- What is being asked:
Your output is one number, the count of lines in the listing below that hold the word "https".

- Listed records:
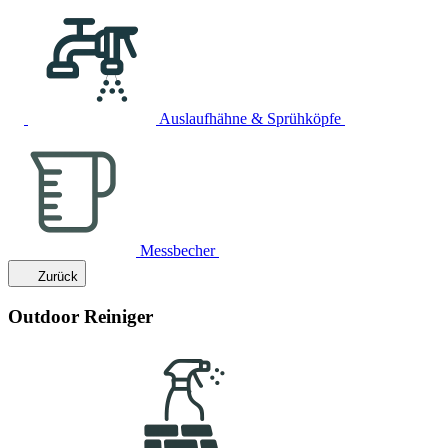
Auslaufhähne & Sprühköpfe
Messbecher
Zurück
Outdoor Reiniger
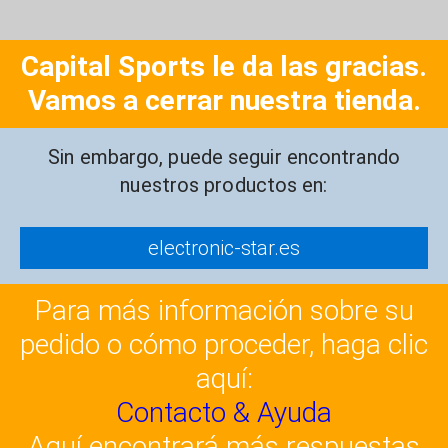
Capital Sports le da las gracias.
Vamos a cerrar nuestra tienda.
Sin embargo, puede seguir encontrando
nuestros productos en:
electronic-star.es
Para más información sobre su
pedido o cómo proceder, haga clic
aquí:
Contacto & Ayuda
Aquí encontrará más respuestas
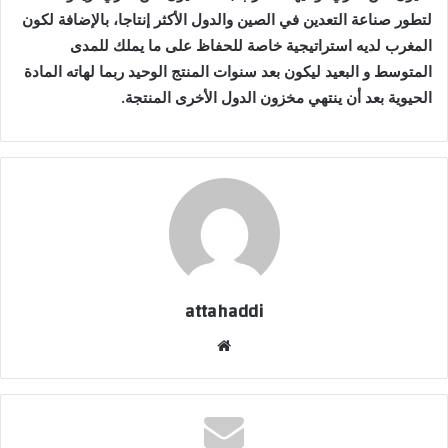
لتطور صناعة التعدين في الصين والدول الأكثر إنتاجا، بالإضافة لكون
المغرب لديه استراتيجية خاصة للحفاظ على ما يملك للمدى
المتوسط و البعيد ليكون بعد سنوات المنتج الوحيد ربما لهاته المادة
الحيوية بعد أن ينتهي مخزون الدول الأخرى المنتجة.
attahaddi
موقع
الويب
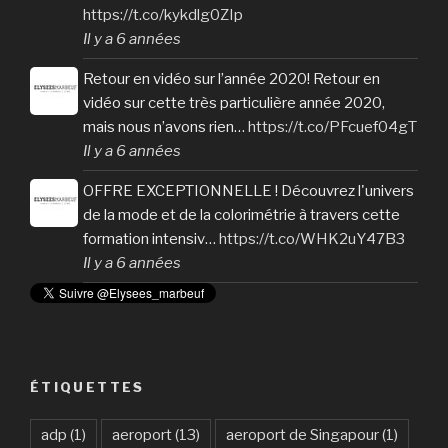
https://t.co/kykdlg0ZIp
Il y a 6 années
Retour en vidéo sur l’année 2020! Retour en
vidéo sur cette très particulière année 2020,
mais nous n’avons rien…
https://t.co/PFcuef04gT
Il y a 6 années
OFFRE EXCEPTIONNELLE ! Découvrez l'univers
de la mode et de la colorimétrie à travers cette
formation intensiv…
https://t.co/WHK2uY47B3
Il y a 6 années
ÉTIQUETTES
adp
(1)
aeroport
(13)
aeroport de Singapour
(1)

- Output of the exercise:
3